Purpose : Antibody-drug conjugates (ADCs) are a class of therapeutics that combine the target specificity of an antibody with a linked toxin. Conventional antibody drug conjugation methods have limited drug-to-antibody ratio (DAR), a critical attribute for ADC efficacy. In our antibody biopolymer conjugate (ABC) platform, an antibody is conjugated to a large branched hydrophilic phosphorylcholine biopolymer. The ability to generate random co-polymers allows high loading of small molecules to this attached biopolymer and may overcome DAR limitations without perturbing antibody function. Here, we evaluated if ABCs can be internalized upon binding to cell-surface receptors using a fluorescence-based internalization assay, providing a proof of concept for using ABCs for target-specific intracellular deliveries.

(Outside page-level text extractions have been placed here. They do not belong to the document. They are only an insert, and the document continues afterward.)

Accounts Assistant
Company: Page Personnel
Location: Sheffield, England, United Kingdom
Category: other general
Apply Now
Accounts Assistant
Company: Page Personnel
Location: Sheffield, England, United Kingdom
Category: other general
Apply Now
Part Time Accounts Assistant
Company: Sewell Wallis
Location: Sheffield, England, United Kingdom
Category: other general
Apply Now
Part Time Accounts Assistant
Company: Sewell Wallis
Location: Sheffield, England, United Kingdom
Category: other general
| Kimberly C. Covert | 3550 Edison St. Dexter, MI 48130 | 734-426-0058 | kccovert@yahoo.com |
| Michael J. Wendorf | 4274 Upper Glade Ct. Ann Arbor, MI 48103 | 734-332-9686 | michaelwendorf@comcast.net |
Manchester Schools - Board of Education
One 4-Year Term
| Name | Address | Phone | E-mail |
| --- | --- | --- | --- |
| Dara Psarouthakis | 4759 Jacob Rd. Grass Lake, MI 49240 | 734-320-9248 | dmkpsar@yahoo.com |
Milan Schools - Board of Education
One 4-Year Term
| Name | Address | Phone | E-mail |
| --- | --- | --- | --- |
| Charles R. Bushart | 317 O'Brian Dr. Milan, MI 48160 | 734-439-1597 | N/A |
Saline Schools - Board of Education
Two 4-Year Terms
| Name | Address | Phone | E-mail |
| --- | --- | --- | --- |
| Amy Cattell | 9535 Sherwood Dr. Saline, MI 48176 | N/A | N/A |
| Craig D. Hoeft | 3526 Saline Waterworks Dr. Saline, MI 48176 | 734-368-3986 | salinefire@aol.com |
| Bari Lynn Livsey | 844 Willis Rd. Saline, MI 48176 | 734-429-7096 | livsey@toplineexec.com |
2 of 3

Methods : A known internalizing anti-VEGFR2 antibody was conjugated to an 800 kDa biopolymer. The antibody and its conjugate were labeled with pHAb amine reactive dye, and their potency was evaluated by ELISA and VEGF cell reporter assays. For the antibody internalization assay, VEGFR2 expressing cells were treated with pHAb labeled molecules. The internalization signal was monitored at Ex/Em: 532nm/560nm by Tecan plate reader after 20 hours and images were taken under RFP channel with a Nikon microscope.

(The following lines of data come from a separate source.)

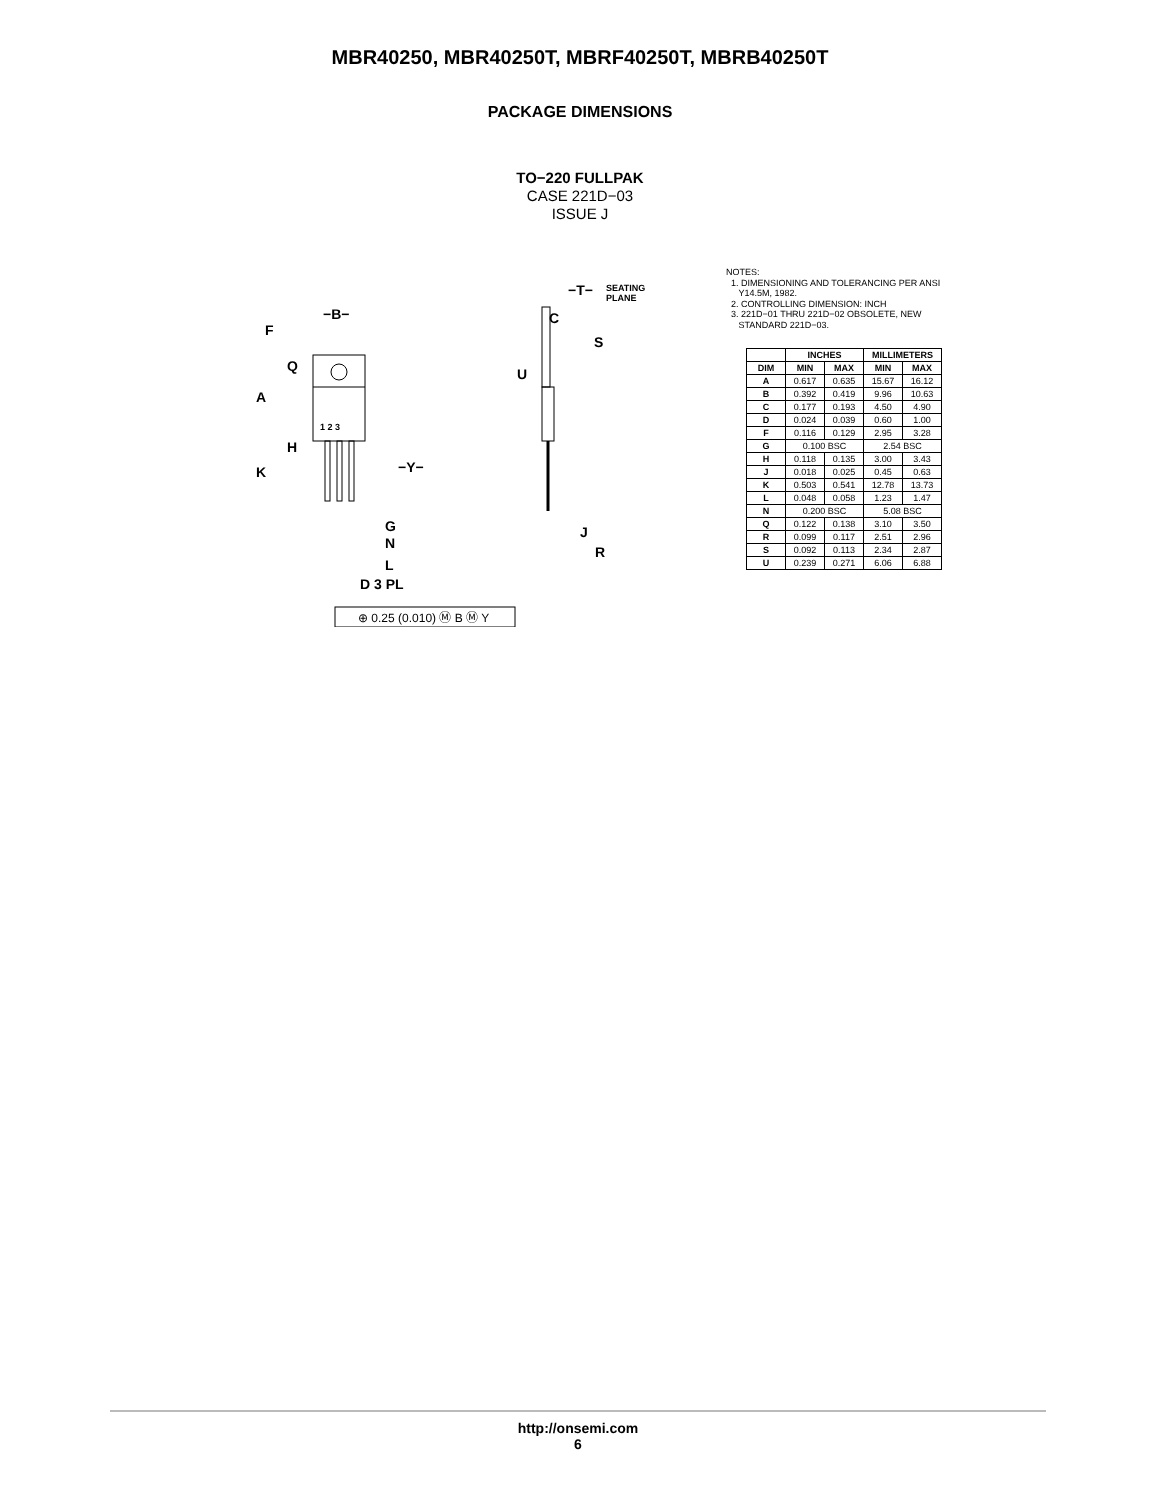MBR40250, MBR40250T, MBRF40250T, MBRB40250T
PACKAGE DIMENSIONS
TO−220 FULLPAK
CASE 221D−03
ISSUE J
1 2 3
F
−B−
Q
A
H
K
−Y−
G
N
L
D 3 PL
−T−
SEATING
PLANE
C
S
U
J
R
⊕ 0.25 (0.010) Ⓜ B Ⓜ Y
NOTES:
1. DIMENSIONING AND TOLERANCING PER ANSI
Y14.5M, 1982.
2. CONTROLLING DIMENSION: INCH
3. 221D−01 THRU 221D−02 OBSOLETE, NEW
STANDARD 221D−03.
| | INCHES | | MILLIMETERS | |
| --- | --- | --- | --- | --- |
| DIM | MIN | MAX | MIN | MAX |
| A | 0.617 | 0.635 | 15.67 | 16.12 |
| B | 0.392 | 0.419 | 9.96 | 10.63 |
| C | 0.177 | 0.193 | 4.50 | 4.90 |
| D | 0.024 | 0.039 | 0.60 | 1.00 |
| F | 0.116 | 0.129 | 2.95 | 3.28 |
| G | 0.100 BSC | | 2.54 BSC | |
| H | 0.118 | 0.135 | 3.00 | 3.43 |
| J | 0.018 | 0.025 | 0.45 | 0.63 |
| K | 0.503 | 0.541 | 12.78 | 13.73 |
| L | 0.048 | 0.058 | 1.23 | 1.47 |
| N | 0.200 BSC | | 5.08 BSC | |
| Q | 0.122 | 0.138 | 3.10 | 3.50 |
| R | 0.099 | 0.117 | 2.51 | 2.96 |
| S | 0.092 | 0.113 | 2.34 | 2.87 |
| U | 0.239 | 0.271 | 6.06 | 6.88 |
http://onsemi.com
6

Results : Dye labeling has minor impact on the potency of anti-VEGFR2 and its conjugate. The latter shows partially compromised binding to VEGFR2 on cell surface likely due to the steric hindrance of the attached polymer. Fluorescence measurements showed emission intensity of pHAb labeled molecules is pH dependent. In the internalization assay, a specific and concentration dependent fluorescence signal was detected for the cells treated with either anti-VEGFR2 or its conjugate. No significant difference was observed in the distribution or intensity of the internalized fluorescence between the anti-VEGFR2 antibody and its conjugate.

Conclusions : The internalization of anti-VEGFR2 antibody biopolymer conjugate demonstrates the potential for intracellular drug delivery using the ABC PlatformTM. This platform, combined with diverse drug modalities such as oligonucleotides, small molecules and peptides, overcomes current DAR limitations and provides a broad range of options for drug loading and intracellular delivery.

This abstract was presented at the 2024 ARVO Annual Meeting, held in Seattle, WA, May 5-9, 2024.